▶ Exercise requirements
Each line from the start of the records through the line containing "- Reseta quotas se necessário (auto-reset)" is to be transcribed exactly, and no other line is to be included.

Exercise data section start

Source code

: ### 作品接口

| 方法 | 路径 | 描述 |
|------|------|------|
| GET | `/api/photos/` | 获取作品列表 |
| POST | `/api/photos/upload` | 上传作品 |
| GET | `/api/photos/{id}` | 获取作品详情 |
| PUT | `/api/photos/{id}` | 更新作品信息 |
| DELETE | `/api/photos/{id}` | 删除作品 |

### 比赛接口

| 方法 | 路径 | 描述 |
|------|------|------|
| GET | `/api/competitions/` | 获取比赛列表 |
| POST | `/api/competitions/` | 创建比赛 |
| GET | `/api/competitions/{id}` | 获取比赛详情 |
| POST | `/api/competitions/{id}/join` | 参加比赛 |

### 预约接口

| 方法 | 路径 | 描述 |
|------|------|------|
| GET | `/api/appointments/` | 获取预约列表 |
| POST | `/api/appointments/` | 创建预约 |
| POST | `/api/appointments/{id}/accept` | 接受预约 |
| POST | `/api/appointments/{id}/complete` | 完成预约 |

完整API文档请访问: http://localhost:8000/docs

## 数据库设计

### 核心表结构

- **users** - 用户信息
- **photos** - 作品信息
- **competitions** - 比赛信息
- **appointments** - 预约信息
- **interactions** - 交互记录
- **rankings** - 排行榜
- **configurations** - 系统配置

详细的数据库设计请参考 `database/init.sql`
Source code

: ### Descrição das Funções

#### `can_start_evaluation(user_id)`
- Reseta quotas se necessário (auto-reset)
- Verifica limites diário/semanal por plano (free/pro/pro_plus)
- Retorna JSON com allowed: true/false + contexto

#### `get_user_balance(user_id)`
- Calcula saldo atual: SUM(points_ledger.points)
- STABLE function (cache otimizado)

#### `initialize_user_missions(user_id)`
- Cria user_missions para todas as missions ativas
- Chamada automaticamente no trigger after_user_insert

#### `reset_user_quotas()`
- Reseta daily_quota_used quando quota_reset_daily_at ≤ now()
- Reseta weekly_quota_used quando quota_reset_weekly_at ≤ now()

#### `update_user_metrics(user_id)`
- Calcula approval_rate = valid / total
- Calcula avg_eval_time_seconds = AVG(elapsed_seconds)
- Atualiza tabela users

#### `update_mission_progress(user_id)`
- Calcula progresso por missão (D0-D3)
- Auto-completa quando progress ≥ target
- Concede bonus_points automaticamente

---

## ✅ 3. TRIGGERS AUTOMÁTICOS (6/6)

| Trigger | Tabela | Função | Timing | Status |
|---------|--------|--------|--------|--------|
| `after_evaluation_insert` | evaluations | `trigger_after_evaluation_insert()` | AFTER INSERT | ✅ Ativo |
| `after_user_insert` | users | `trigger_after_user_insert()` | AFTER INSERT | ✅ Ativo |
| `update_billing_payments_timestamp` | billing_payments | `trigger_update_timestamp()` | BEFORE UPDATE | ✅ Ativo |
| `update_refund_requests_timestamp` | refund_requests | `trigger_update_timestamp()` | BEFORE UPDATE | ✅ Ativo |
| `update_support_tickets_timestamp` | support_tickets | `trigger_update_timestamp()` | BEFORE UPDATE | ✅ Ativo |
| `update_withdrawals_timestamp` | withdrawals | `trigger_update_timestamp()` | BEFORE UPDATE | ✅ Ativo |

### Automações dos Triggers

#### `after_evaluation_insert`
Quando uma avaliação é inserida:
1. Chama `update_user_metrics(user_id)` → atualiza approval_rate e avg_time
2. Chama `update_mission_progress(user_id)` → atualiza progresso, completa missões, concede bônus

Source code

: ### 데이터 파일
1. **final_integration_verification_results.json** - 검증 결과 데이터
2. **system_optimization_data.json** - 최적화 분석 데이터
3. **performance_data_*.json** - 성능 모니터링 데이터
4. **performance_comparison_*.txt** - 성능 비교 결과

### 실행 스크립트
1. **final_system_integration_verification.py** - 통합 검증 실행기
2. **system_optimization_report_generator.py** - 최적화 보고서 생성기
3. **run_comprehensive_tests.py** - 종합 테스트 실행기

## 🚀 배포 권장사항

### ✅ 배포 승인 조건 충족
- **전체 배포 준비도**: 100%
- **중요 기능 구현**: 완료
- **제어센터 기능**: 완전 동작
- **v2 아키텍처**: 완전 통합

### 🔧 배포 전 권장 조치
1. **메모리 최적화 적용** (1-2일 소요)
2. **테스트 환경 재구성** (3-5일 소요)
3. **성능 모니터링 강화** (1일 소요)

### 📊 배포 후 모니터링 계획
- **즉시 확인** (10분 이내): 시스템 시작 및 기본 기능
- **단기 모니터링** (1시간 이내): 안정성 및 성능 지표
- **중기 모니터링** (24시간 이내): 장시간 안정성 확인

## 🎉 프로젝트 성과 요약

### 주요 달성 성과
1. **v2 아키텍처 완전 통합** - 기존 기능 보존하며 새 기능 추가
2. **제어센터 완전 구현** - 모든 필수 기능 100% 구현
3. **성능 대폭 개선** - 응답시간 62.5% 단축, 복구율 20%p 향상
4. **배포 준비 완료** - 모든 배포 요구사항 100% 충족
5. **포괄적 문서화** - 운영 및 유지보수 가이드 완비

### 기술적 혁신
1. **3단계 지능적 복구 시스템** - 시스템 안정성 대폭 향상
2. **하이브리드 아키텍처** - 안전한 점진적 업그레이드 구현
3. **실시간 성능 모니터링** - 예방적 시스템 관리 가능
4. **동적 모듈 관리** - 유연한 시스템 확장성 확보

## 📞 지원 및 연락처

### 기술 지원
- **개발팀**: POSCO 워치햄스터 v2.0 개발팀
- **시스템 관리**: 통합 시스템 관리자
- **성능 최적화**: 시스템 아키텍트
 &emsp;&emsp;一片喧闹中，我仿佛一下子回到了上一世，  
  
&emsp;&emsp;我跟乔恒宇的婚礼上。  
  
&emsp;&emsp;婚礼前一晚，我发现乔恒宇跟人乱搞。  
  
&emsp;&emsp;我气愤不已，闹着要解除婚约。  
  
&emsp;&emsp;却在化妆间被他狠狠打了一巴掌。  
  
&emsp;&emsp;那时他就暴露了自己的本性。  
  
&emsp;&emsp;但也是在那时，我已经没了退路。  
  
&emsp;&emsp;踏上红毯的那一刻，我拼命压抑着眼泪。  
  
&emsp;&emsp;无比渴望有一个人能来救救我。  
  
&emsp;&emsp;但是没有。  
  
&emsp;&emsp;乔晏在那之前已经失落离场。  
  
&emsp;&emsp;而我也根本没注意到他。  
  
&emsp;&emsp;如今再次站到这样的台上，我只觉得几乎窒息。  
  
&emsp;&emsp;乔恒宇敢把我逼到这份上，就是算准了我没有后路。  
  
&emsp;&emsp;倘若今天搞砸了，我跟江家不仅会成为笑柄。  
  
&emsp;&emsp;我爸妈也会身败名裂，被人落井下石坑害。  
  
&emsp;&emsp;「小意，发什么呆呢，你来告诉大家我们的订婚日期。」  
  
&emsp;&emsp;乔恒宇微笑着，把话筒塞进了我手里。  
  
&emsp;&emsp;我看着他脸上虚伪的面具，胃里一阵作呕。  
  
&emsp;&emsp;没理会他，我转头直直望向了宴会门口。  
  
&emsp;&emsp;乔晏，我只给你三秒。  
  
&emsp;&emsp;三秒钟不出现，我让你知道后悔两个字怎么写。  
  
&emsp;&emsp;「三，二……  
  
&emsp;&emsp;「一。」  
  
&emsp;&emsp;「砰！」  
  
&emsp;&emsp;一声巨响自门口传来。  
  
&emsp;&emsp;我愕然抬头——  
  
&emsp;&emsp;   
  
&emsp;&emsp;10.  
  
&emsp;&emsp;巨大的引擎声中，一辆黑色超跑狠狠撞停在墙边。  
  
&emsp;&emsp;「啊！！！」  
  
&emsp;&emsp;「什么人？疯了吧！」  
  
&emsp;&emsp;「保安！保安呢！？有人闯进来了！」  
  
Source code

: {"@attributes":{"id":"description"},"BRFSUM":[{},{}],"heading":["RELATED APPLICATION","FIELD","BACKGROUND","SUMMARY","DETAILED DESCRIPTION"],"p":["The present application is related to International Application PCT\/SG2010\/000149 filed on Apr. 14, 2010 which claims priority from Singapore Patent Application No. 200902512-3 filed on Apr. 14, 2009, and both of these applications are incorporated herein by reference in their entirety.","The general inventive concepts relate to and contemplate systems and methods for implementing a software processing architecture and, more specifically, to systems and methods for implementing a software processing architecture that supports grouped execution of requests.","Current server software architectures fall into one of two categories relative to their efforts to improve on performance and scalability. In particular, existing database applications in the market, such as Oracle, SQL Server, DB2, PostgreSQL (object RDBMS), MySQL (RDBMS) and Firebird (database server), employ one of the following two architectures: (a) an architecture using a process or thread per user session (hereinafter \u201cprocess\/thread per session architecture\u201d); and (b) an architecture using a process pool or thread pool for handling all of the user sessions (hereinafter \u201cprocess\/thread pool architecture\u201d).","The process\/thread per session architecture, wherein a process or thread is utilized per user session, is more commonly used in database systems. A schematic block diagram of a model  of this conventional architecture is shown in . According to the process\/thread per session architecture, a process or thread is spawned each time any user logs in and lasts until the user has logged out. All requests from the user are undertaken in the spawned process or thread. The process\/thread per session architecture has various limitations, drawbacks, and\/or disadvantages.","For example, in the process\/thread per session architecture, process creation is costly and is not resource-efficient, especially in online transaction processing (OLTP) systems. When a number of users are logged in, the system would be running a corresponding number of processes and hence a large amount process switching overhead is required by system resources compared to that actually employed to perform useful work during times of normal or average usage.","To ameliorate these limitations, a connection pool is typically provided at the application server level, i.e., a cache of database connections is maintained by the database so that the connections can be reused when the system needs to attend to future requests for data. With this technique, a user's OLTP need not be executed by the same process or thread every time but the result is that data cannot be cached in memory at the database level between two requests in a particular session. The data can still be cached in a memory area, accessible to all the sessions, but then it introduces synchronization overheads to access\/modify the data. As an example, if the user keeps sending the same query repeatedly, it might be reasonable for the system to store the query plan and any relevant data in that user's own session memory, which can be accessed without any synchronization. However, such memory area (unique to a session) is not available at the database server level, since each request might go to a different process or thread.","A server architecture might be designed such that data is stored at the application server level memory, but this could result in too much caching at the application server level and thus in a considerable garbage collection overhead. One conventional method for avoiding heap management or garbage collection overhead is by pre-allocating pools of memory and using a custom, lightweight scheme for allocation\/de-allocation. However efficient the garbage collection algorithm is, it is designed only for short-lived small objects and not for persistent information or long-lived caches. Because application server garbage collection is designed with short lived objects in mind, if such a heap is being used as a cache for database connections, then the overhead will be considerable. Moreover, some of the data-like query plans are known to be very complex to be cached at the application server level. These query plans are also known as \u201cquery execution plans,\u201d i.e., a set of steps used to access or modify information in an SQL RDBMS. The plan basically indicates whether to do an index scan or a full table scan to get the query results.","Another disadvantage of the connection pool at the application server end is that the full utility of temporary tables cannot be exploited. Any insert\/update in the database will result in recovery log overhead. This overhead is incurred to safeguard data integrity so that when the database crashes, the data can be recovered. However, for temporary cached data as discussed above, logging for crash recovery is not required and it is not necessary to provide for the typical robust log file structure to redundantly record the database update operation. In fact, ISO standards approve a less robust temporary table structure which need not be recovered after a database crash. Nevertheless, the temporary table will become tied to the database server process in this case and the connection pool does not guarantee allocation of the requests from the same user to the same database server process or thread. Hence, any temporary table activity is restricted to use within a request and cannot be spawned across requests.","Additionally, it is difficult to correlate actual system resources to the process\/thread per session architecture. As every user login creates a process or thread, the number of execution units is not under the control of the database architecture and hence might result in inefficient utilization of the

Exercise data section end

▶ Answer to the problem
Source code

: ### 作品接口

| 方法 | 路径 | 描述 |
|------|------|------|
| GET | `/api/photos/` | 获取作品列表 |
| POST | `/api/photos/upload` | 上传作品 |
| GET | `/api/photos/{id}` | 获取作品详情 |
| PUT | `/api/photos/{id}` | 更新作品信息 |
| DELETE | `/api/photos/{id}` | 删除作品 |

### 比赛接口

| 方法 | 路径 | 描述 |
|------|------|------|
| GET | `/api/competitions/` | 获取比赛列表 |
| POST | `/api/competitions/` | 创建比赛 |
| GET | `/api/competitions/{id}` | 获取比赛详情 |
| POST | `/api/competitions/{id}/join` | 参加比赛 |

### 预约接口

| 方法 | 路径 | 描述 |
|------|------|------|
| GET | `/api/appointments/` | 获取预约列表 |
| POST | `/api/appointments/` | 创建预约 |
| POST | `/api/appointments/{id}/accept` | 接受预约 |
| POST | `/api/appointments/{id}/complete` | 完成预约 |

完整API文档请访问: http://localhost:8000/docs

## 数据库设计

### 核心表结构

- **users** - 用户信息
- **photos** - 作品信息
- **competitions** - 比赛信息
- **appointments** - 预约信息
- **interactions** - 交互记录
- **rankings** - 排行榜
- **configurations** - 系统配置

详细的数据库设计请参考 `database/init.sql`
Source code

: ### Descrição das Funções

#### `can_start_evaluation(user_id)`
- Reseta quotas se necessário (auto-reset)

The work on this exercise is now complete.